The problem –
Update the text of all the records below by replacing "Bibelinstitut" with "Seminarhaus" wherever it appears, changing nothing else. Leave the pictures out of your answer.

Given entries –

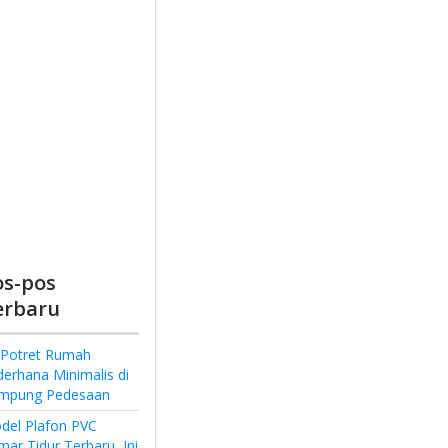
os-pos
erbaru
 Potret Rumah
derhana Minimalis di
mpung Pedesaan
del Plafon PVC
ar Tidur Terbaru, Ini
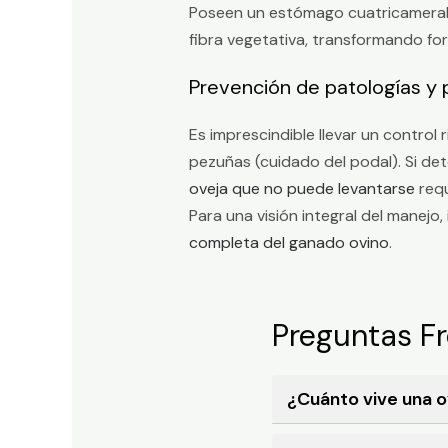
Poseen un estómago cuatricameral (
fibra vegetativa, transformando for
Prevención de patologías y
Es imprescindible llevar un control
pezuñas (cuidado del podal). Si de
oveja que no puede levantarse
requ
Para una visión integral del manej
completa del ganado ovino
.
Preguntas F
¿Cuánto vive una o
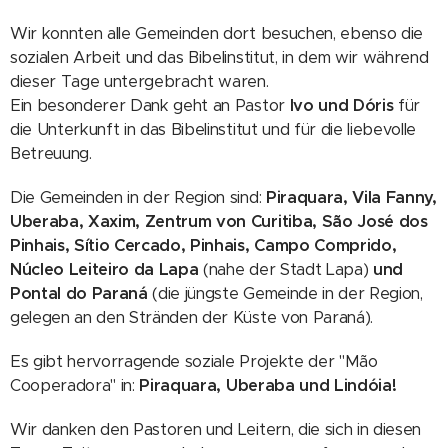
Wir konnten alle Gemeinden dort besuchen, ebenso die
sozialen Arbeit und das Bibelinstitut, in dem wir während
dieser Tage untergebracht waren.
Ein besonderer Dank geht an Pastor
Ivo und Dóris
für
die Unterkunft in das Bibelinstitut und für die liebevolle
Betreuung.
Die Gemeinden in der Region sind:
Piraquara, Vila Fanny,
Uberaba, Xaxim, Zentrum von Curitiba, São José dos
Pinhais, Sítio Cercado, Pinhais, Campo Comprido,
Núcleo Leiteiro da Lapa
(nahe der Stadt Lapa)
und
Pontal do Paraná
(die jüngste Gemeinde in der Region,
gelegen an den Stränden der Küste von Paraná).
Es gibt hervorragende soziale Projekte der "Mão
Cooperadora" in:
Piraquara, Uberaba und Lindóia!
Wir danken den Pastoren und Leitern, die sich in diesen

Answer box –
os-pos
erbaru
 Potret Rumah
derhana Minimalis di
mpung Pedesaan
del Plafon PVC
ar Tidur Terbaru, Ini
Poseen un estómago cuatricameral (
fibra vegetativa, transformando for
Prevención de patologías y
Es imprescindible llevar un control
pezuñas (cuidado del podal). Si de
oveja que no puede levantarse
requ
Para una visión integral del manej
completa del ganado ovino
.
Preguntas F
¿Cuánto vive una o
Wir konnten alle Gemeinden dort besuchen, ebenso die
sozialen Arbeit und das Seminarhaus, in dem wir während
dieser Tage untergebracht waren.
Ein besonderer Dank geht an Pastor
Ivo und Dóris
für
die Unterkunft in das Seminarhaus und für die liebevolle
Betreuung.
Die Gemeinden in der Region sind:
Piraquara, Vila Fanny,
Uberaba, Xaxim, Zentrum von Curitiba, São José dos
Pinhais, Sítio Cercado, Pinhais, Campo Comprido,
Núcleo Leiteiro da Lapa
(nahe der Stadt Lapa)
und
Pontal do Paraná
(die jüngste Gemeinde in der Region,
gelegen an den Stränden der Küste von Paraná).
Es gibt hervorragende soziale Projekte der "Mão
Cooperadora" in:
Piraquara, Uberaba und Lindóia!
Wir danken den Pastoren und Leitern, die sich in diesen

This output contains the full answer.